Export growth pushes Geely Automobile past weak local demand
Overseas sales help boost carmaker's net profit by 9pc, making up for domestic slump
A sharp growth in exports not only rescued mainland carmaker Geely Automobile from weakening demand at home but also made it one of the best performers among its domestic rivals in the first half of this year.
Geely saw sales volume fall 9 per cent to 182,329 at home over the first six months. However, J.P. Morgan was optimistic that the group would nonetheless become "China's version of Hyundai" within the next decade.
The group sold 222,390 vehicles in the first six months - a year-on-year rise of 4 per cent. While exports accounted for less than one-fifth of the sales, volume nearly tripled to 40,061 units, which helped boost interim net profit by 9 per cent year on year to 1.02 billion yuan (HK$1.25 billion) - more than tripling the market's expectation of a 2.6 per cent growth.
Dongfeng Motor - another major domestic carmaker - saw net profit decline 67.5 per cent in the first six months, while BYD warned of a profit drop of up to 95 per cent for the same period.
Despite good sales, Geely was plagued with surging inventories, whose value rose 33 per cent year on year to 1.8 billion yuan in the first half, and an increase of 23 per cent in financial costs.

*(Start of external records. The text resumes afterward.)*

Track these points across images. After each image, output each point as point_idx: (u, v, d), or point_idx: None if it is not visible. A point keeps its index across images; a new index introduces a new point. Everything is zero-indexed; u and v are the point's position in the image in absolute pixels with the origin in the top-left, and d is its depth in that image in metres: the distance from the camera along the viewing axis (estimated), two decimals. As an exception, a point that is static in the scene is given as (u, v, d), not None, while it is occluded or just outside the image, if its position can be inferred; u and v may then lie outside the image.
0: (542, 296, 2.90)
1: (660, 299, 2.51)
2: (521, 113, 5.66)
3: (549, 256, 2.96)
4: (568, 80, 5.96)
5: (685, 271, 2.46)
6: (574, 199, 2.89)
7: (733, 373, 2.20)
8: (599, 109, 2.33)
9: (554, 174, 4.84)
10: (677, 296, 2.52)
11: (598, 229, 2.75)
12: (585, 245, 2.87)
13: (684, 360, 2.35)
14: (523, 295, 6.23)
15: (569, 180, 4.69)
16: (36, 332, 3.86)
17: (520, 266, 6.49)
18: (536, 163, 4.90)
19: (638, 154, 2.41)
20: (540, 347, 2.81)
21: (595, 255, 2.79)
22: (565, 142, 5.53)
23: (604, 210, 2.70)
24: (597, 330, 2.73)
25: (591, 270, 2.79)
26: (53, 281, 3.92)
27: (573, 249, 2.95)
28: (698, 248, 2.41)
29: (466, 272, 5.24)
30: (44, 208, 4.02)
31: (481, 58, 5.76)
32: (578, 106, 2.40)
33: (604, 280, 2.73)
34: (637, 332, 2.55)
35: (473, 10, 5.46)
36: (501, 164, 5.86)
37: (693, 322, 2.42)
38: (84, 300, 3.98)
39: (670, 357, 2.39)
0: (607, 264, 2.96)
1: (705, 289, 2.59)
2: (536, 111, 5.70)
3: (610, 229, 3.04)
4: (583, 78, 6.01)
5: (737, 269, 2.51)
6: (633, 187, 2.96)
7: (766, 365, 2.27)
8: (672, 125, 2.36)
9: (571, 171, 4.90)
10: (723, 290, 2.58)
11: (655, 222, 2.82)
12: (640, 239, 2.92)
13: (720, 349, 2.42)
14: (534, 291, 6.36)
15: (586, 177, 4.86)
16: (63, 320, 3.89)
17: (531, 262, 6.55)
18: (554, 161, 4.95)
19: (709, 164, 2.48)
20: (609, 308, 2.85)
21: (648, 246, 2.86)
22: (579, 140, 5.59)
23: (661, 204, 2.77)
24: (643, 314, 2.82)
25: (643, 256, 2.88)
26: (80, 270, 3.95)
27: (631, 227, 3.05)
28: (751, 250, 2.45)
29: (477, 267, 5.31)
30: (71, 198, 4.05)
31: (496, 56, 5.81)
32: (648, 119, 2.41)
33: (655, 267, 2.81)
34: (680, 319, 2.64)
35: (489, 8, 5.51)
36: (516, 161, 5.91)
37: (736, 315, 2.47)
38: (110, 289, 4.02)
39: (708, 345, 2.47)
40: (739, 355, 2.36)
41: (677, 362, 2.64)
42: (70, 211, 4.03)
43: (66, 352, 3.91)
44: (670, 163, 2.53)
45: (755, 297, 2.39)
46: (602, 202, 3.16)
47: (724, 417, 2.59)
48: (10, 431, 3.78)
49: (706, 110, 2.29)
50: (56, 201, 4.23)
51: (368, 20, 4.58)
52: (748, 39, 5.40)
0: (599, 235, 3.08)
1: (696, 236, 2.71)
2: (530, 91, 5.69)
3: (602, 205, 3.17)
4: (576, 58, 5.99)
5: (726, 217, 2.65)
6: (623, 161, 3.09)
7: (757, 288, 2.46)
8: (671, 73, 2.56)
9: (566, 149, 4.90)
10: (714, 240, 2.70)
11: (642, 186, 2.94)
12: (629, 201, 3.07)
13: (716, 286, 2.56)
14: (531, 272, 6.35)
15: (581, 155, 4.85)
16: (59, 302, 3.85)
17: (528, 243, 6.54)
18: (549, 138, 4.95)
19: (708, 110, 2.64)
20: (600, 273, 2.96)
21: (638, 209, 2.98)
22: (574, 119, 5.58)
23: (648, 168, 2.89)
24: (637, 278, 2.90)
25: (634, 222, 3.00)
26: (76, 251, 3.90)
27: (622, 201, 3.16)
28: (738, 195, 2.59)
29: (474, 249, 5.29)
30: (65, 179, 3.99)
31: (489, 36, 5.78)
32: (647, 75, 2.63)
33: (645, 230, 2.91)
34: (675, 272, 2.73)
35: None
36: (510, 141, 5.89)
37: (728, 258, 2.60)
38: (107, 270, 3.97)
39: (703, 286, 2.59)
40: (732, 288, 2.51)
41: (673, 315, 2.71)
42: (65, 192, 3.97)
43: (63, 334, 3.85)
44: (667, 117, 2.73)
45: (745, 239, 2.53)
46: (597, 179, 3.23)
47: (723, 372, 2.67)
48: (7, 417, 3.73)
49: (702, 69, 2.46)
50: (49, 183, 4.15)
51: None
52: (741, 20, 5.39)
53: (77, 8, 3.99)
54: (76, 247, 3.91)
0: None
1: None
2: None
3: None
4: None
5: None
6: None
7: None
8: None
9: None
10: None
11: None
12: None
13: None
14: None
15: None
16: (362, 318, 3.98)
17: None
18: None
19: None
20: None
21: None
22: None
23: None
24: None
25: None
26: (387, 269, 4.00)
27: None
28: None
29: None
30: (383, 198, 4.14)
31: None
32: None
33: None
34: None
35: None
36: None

Geely executive director An Conghui said the group intended to raise stockpiles ahead of a relocation of its production plant in Shanghai and a plan to upgrade several of its models this month, which would reduce the production capacity level.
Meanwhile, group chief financial officer Daniel Li Donghui said financial costs should also be much lower in the second half following the central bank's two cuts in benchmark lending rates, in June and July.
Despite stagnant local demand, Geely chief executive Gui Shengyue predicted improved profit margins in the second half as the company sought to meet more than three-quarters of an expected sales target of 30,000 sport utility vehicles this year, which would give a profit margin of more than 20 per cent compared with 17.4 per cent for the group overall.
"We are confident of the group's performance in the second half, as we have launched a number of new models between May and July that could help boost demand," Gui said.
Geely's share price closed 0.74 per cent higher at HK$2.74 yesterday, compared with a 1.06 per cent loss in the Hang Seng Index.